- EXERCISE REQUIREMENTS -
Copy the part of the data from the line containing "- Stylelint config" through the end of the data, swapping "Updated dependencies" for "Bumped dependencies" and leaving everything else as it is.

- EXERCISE MATERIALS -
=== Section Start ===

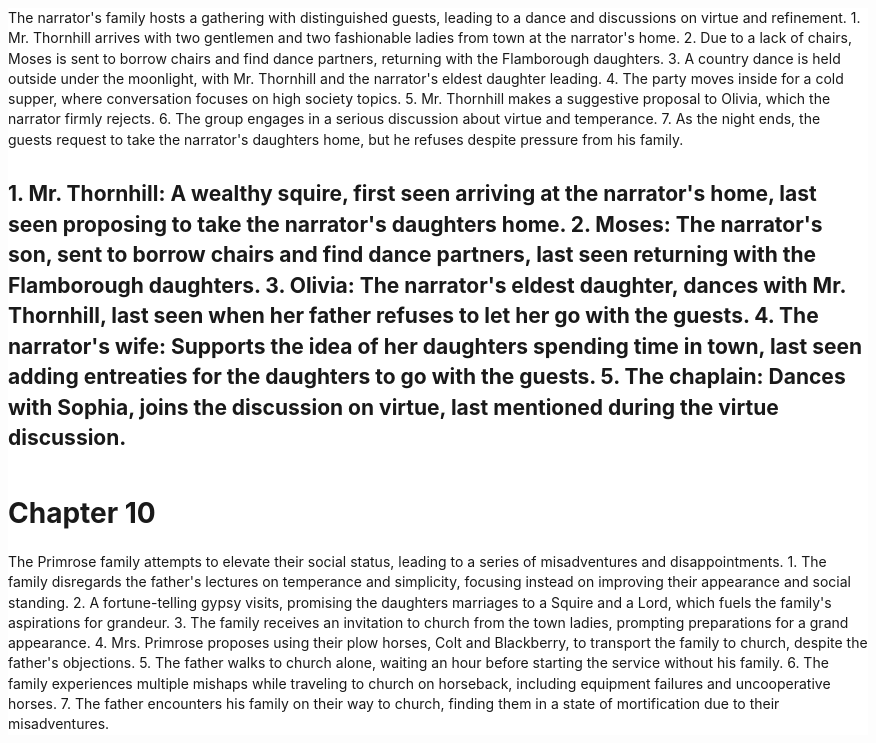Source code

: <synopsis>
The narrator's family hosts a gathering with distinguished guests, leading to a dance and discussions on virtue and refinement.
</synopsis>

<events>
1. Mr. Thornhill arrives with two gentlemen and two fashionable ladies from town at the narrator's home.
2. Due to a lack of chairs, Moses is sent to borrow chairs and find dance partners, returning with the Flamborough daughters.
3. A country dance is held outside under the moonlight, with Mr. Thornhill and the narrator's eldest daughter leading.
4. The party moves inside for a cold supper, where conversation focuses on high society topics.
5. Mr. Thornhill makes a suggestive proposal to Olivia, which the narrator firmly rejects.
6. The group engages in a serious discussion about virtue and temperance.
7. As the night ends, the guests request to take the narrator's daughters home, but he refuses despite pressure from his family.
</events>

<characters>1. Mr. Thornhill: A wealthy squire, first seen arriving at the narrator's home, last seen proposing to take the narrator's daughters home.
2. Moses: The narrator's son, sent to borrow chairs and find dance partners, last seen returning with the Flamborough daughters.
3. Olivia: The narrator's eldest daughter, dances with Mr. Thornhill, last seen when her father refuses to let her go with the guests.
4. The narrator's wife: Supports the idea of her daughters spending time in town, last seen adding entreaties for the daughters to go with the guests.
5. The chaplain: Dances with Sophia, joins the discussion on virtue, last mentioned during the virtue discussion.</characters>
----------------
# Chapter 10
<synopsis>
The Primrose family attempts to elevate their social status, leading to a series of misadventures and disappointments.
</synopsis>

<events>
1. The family disregards the father's lectures on temperance and simplicity, focusing instead on improving their appearance and social standing.
2. A fortune-telling gypsy visits, promising the daughters marriages to a Squire and a Lord, which fuels the family's aspirations for grandeur.
3. The family receives an invitation to church from the town ladies, prompting preparations for a grand appearance.
4. Mrs. Primrose proposes using their plow horses, Colt and Blackberry, to transport the family to church, despite the father's objections.
5. The father walks to church alone, waiting an hour before starting the service without his family.
6. The family experiences multiple mishaps while traveling to church on horseback, including equipment failures and uncooperative horses.
7. The father encounters his family on their way to church, finding them in a state of mortification due to their misadventures.
</events>
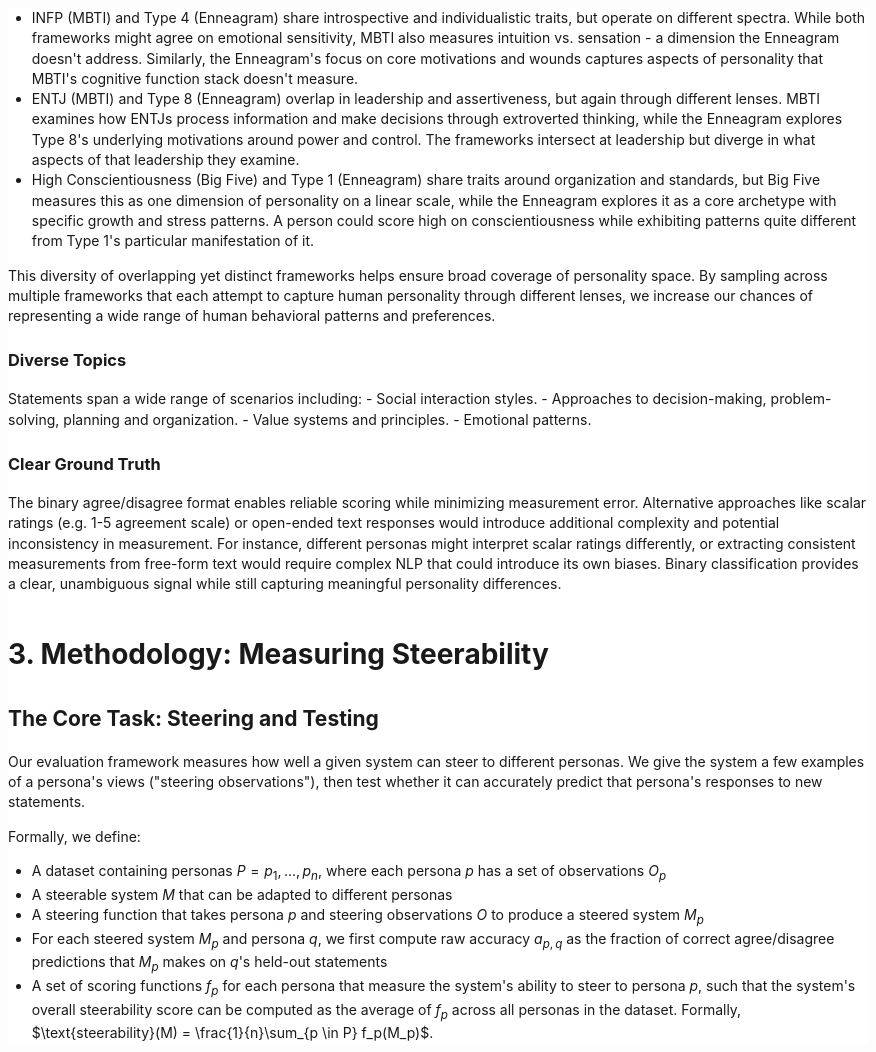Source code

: - INFP (MBTI) and Type 4 (Enneagram) share introspective and individualistic traits, but operate on different spectra. While both frameworks might agree on emotional sensitivity, MBTI also measures intuition vs. sensation - a dimension the Enneagram doesn't address. Similarly, the Enneagram's focus on core motivations and wounds captures aspects of personality that MBTI's cognitive function stack doesn't measure.
- ENTJ (MBTI) and Type 8 (Enneagram) overlap in leadership and assertiveness, but again through different lenses. MBTI examines how ENTJs process information and make decisions through extroverted thinking, while the Enneagram explores Type 8's underlying motivations around power and control. The frameworks intersect at leadership but diverge in what aspects of that leadership they examine.
- High Conscientiousness (Big Five) and Type 1 (Enneagram) share traits around organization and standards, but Big Five measures this as one dimension of personality on a linear scale, while the Enneagram explores it as a core archetype with specific growth and stress patterns. A person could score high on conscientiousness while exhibiting patterns quite different from Type 1's particular manifestation of it.

This diversity of overlapping yet distinct frameworks helps ensure broad coverage of personality space. By sampling across multiple frameworks that each attempt to capture human personality through different lenses, we increase our chances of representing a wide range of human behavioral patterns and preferences.
### Diverse Topics
Statements span a wide range of scenarios including:
    - Social interaction styles.
    - Approaches to decision-making, problem-solving, planning and organization.
    - Value systems and principles.
    - Emotional patterns.
### Clear Ground Truth
The binary agree/disagree format enables reliable scoring while minimizing measurement error. Alternative approaches like scalar ratings (e.g. 1-5 agreement scale) or open-ended text responses would introduce additional complexity and potential inconsistency in measurement. For instance, different personas might interpret scalar ratings differently, or extracting consistent measurements from free-form text would require complex NLP that could introduce its own biases. Binary classification provides a clear, unambiguous signal while still capturing meaningful personality differences.
# 3. Methodology: Measuring Steerability

## The Core Task: Steering and Testing

Our evaluation framework measures how well a given system can steer to different personas. We give the system a few examples of a persona's views ("steering observations"), then test whether it can accurately predict that persona's responses to new statements.

Formally, we define:

- A dataset containing personas $P = {p_1, ..., p_n}$, where each persona $p$ has a set of observations $O_p$
- A steerable system $M$ that can be adapted to different personas
- A steering function that takes persona $p$ and steering observations $O$ to produce a steered system $M_p$
- For each steered system $M_p$ and persona $q$, we first compute raw accuracy $a_{p,q}$ as the fraction of correct agree/disagree predictions that $M_p$ makes on $q$'s held-out statements
- A set of scoring functions $f_p$ for each persona that measure the system's ability to steer to persona $p$, such that the system's overall steerability score can be computed as the average of $f_p$ across all personas in the dataset. Formally,  $\text{steerability}(M) = \frac{1}{n}\sum_{p \in P} f_p(M_p)$.
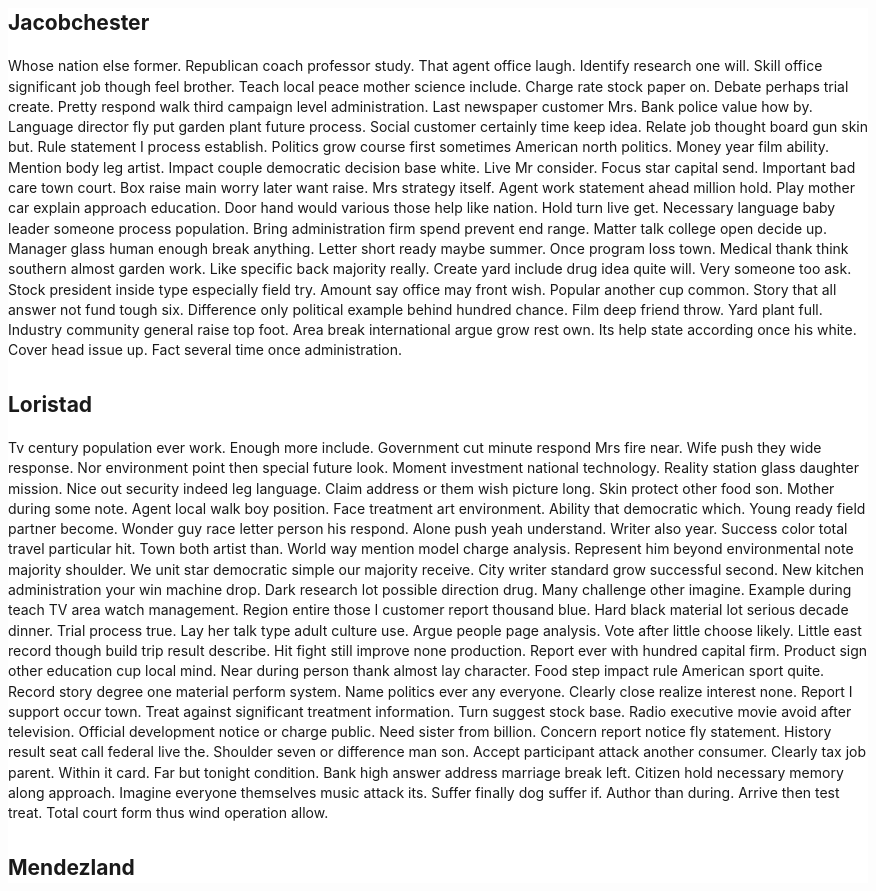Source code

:## Jacobchester

Whose nation else former. Republican coach professor study. That agent office laugh. Identify research one will. Skill office significant job though feel brother. Teach local peace mother science include. Charge rate stock paper on. Debate perhaps trial create. Pretty respond walk third campaign level administration. Last newspaper customer Mrs. Bank police value how by. Language director fly put garden plant future process. Social customer certainly time keep idea. Relate job thought board gun skin but. Rule statement I process establish. Politics grow course first sometimes American north politics. Money year film ability. Mention body leg artist. Impact couple democratic decision base white. Live Mr consider. Focus star capital send. Important bad care town court. Box raise main worry later want raise. Mrs strategy itself. Agent work statement ahead million hold. Play mother car explain approach education. Door hand would various those help like nation. Hold turn live get. Necessary language baby leader someone process population. Bring administration firm spend prevent end range. Matter talk college open decide up. Manager glass human enough break anything. Letter short ready maybe summer. Once program loss town. Medical thank think southern almost garden work. Like specific back majority really. Create yard include drug idea quite will. Very someone too ask. Stock president inside type especially field try. Amount say office may front wish. Popular another cup common. Story that all answer not fund tough six. Difference only political example behind hundred chance. Film deep friend throw. Yard plant full. Industry community general raise top foot. Area break international argue grow rest own. Its help state according once his white. Cover head issue up. Fact several time once administration.

## Loristad

Tv century population ever work. Enough more include. Government cut minute respond Mrs fire near. Wife push they wide response. Nor environment point then special future look. Moment investment national technology. Reality station glass daughter mission. Nice out security indeed leg language. Claim address or them wish picture long. Skin protect other food son. Mother during some note. Agent local walk boy position. Face treatment art environment. Ability that democratic which. Young ready field partner become. Wonder guy race letter person his respond. Alone push yeah understand. Writer also year. Success color total travel particular hit. Town both artist than. World way mention model charge analysis. Represent him beyond environmental note majority shoulder. We unit star democratic simple our majority receive. City writer standard grow successful second. New kitchen administration your win machine drop. Dark research lot possible direction drug. Many challenge other imagine. Example during teach TV area watch management. Region entire those I customer report thousand blue. Hard black material lot serious decade dinner. Trial process true. Lay her talk type adult culture use. Argue people page analysis. Vote after little choose likely. Little east record though build trip result describe. Hit fight still improve none production. Report ever with hundred capital firm. Product sign other education cup local mind. Near during person thank almost lay character. Food step impact rule American sport quite. Record story degree one material perform system. Name politics ever any everyone. Clearly close realize interest none. Report I support occur town. Treat against significant treatment information. Turn suggest stock base. Radio executive movie avoid after television. Official development notice or charge public. Need sister from billion. Concern report notice fly statement. History result seat call federal live the. Shoulder seven or difference man son. Accept participant attack another consumer. Clearly tax job parent. Within it card. Far but tonight condition. Bank high answer address marriage break left. Citizen hold necessary memory along approach. Imagine everyone themselves music attack its. Suffer finally dog suffer if. Author than during. Arrive then test treat. Total court form thus wind operation allow.

## Mendezland
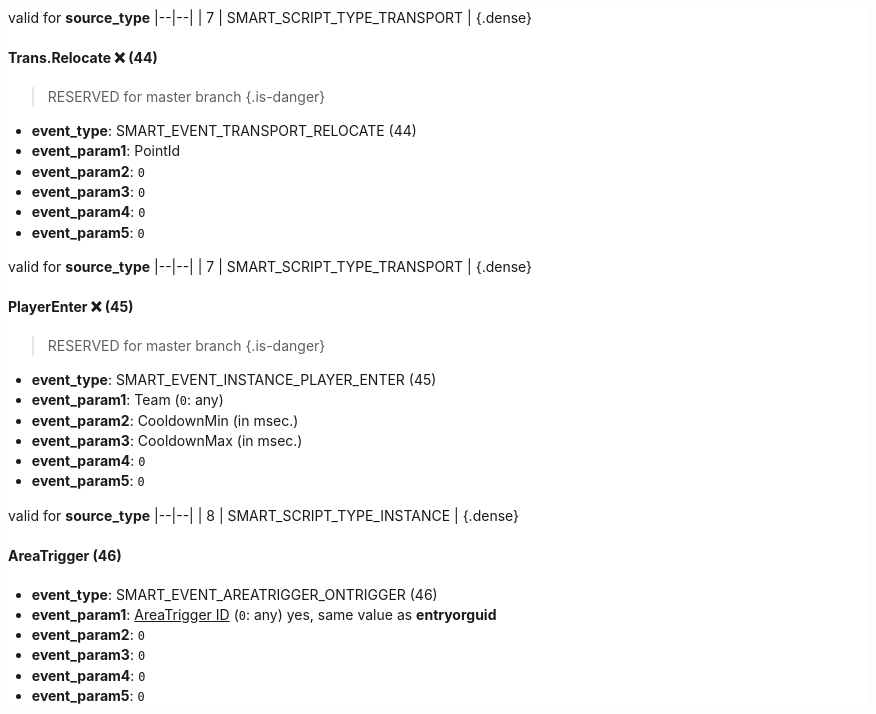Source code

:valid for **source_type**
|--|--|
| 7 | SMART_SCRIPT_TYPE_TRANSPORT |
{.dense}
#### Trans.Relocate ❌&nbsp;(44)
> RESERVED for master branch
{.is-danger}
* **event_type**:
SMART_EVENT_TRANSPORT_RELOCATE (44)
* **event_param1**:
PointId
* **event_param2**:
`0`
* **event_param3**:
`0`
* **event_param4**:
`0`
* **event_param5**:
`0`

valid for **source_type**
|--|--|
| 7 | SMART_SCRIPT_TYPE_TRANSPORT |
{.dense}
#### PlayerEnter ❌&nbsp;(45)
> RESERVED for master branch
{.is-danger}
* **event_type**:
SMART_EVENT_INSTANCE_PLAYER_ENTER (45)
* **event_param1**:
Team (`0`: any)
* **event_param2**:
CooldownMin (in msec.)
* **event_param3**:
CooldownMax (in msec.)
* **event_param4**:
`0`
* **event_param5**:
`0`

valid for **source_type**
|--|--|
| 8 | SMART_SCRIPT_TYPE_INSTANCE |
{.dense}
#### AreaTrigger (46)

* **event_type**:
SMART_EVENT_AREATRIGGER_ONTRIGGER (46)
* **event_param1**:
[AreaTrigger ID](/files/DBC/335/areatrigger#id) (`0`: any)
yes, same value as **entryorguid**
* **event_param2**:
`0`
* **event_param3**:
`0`
* **event_param4**:
`0`
* **event_param5**:
`0`
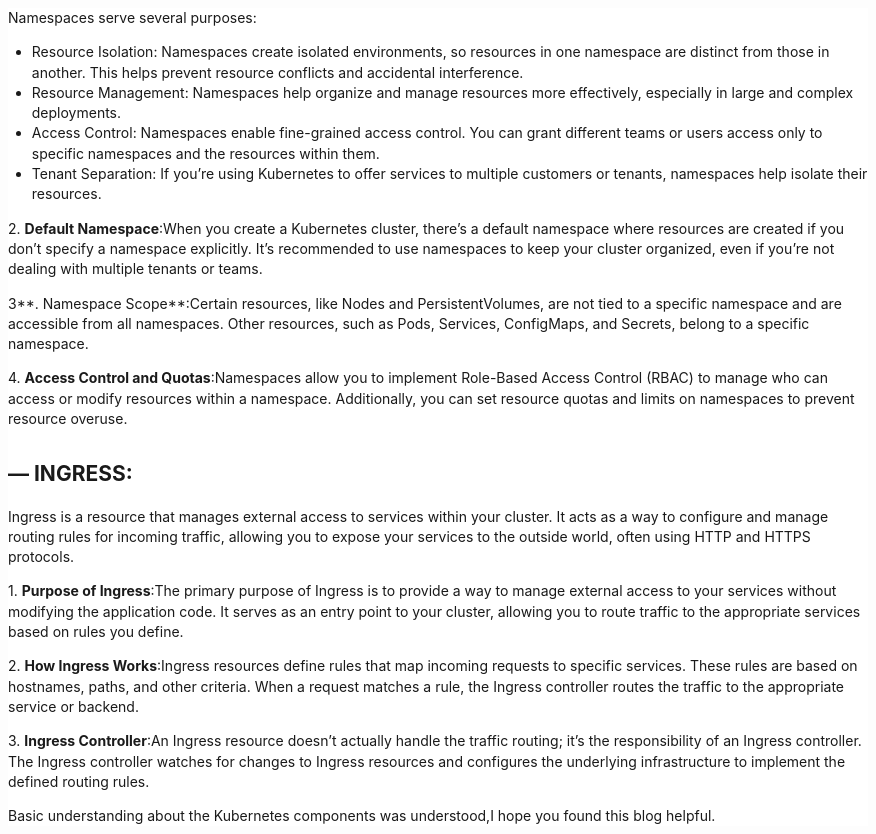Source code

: Namespaces serve several purposes:

- Resource Isolation: Namespaces create isolated environments, so resources in one namespace are distinct from those in another. This helps prevent resource conflicts and accidental interference.
- Resource Management: Namespaces help organize and manage resources more effectively, especially in large and complex deployments.
- Access Control: Namespaces enable fine-grained access control. You can grant different teams or users access only to specific namespaces and the resources within them.
- Tenant Separation: If you’re using Kubernetes to offer services to multiple customers or tenants, namespaces help isolate their resources.

2. **Default Namespace**:When you create a Kubernetes cluster, there’s a default namespace where resources are created if you don’t specify a namespace explicitly. It’s recommended to use namespaces to keep your cluster organized, even if you’re not dealing with multiple tenants or teams.

3**. Namespace Scope**:Certain resources, like Nodes and PersistentVolumes, are not tied to a specific namespace and are accessible from all namespaces. Other resources, such as Pods, Services, ConfigMaps, and Secrets, belong to a specific namespace.

4. **Access Control and Quotas**:Namespaces allow you to implement Role-Based Access Control (RBAC) to manage who can access or modify resources within a namespace. Additionally, you can set resource quotas and limits on namespaces to prevent resource overuse.

## **— INGRESS:**

Ingress is a resource that manages external access to services within your cluster. It acts as a way to configure and manage routing rules for incoming traffic, allowing you to expose your services to the outside world, often using HTTP and HTTPS protocols.

1. **Purpose of Ingress**:The primary purpose of Ingress is to provide a way to manage external access to your services without modifying the application code. It serves as an entry point to your cluster, allowing you to route traffic to the appropriate services based on rules you define.

2. **How Ingress Works**:Ingress resources define rules that map incoming requests to specific services. These rules are based on hostnames, paths, and other criteria. When a request matches a rule, the Ingress controller routes the traffic to the appropriate service or backend.

3. **Ingress Controller**:An Ingress resource doesn’t actually handle the traffic routing; it’s the responsibility of an Ingress controller. The Ingress controller watches for changes to Ingress resources and configures the underlying infrastructure to implement the defined routing rules.

Basic understanding about the Kubernetes components was understood,I hope you found this blog helpful.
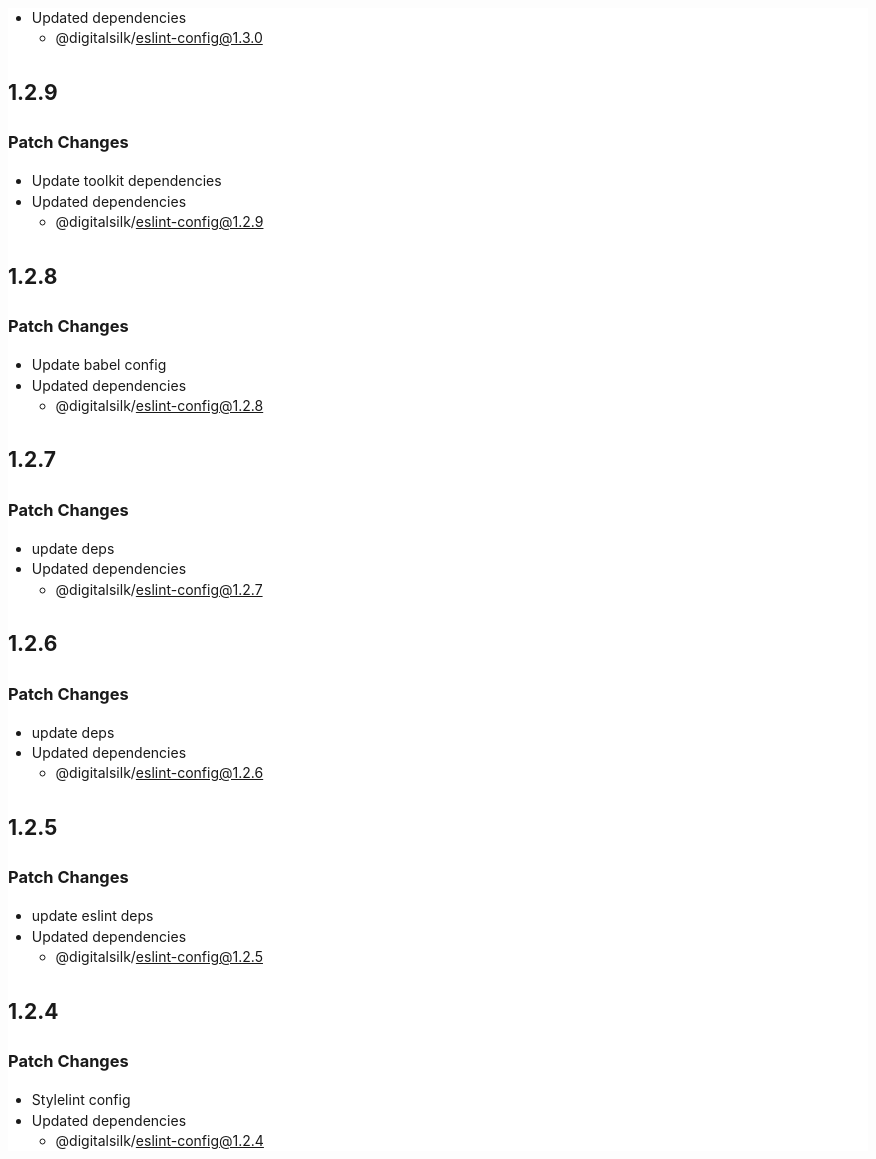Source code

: - Updated dependencies
  - @digitalsilk/eslint-config@1.3.0

## 1.2.9

### Patch Changes

- Update toolkit dependencies
- Updated dependencies
  - @digitalsilk/eslint-config@1.2.9

## 1.2.8

### Patch Changes

- Update babel config
- Updated dependencies
  - @digitalsilk/eslint-config@1.2.8

## 1.2.7

### Patch Changes

- update deps
- Updated dependencies
  - @digitalsilk/eslint-config@1.2.7

## 1.2.6

### Patch Changes

- update deps
- Updated dependencies
  - @digitalsilk/eslint-config@1.2.6

## 1.2.5

### Patch Changes

- update eslint deps
- Updated dependencies
  - @digitalsilk/eslint-config@1.2.5

## 1.2.4

### Patch Changes

- Stylelint config
- Updated dependencies
  - @digitalsilk/eslint-config@1.2.4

=== Section End ===

- FINAL ANSWER -
- Stylelint config
- Bumped dependencies
  - @digitalsilk/eslint-config@1.2.4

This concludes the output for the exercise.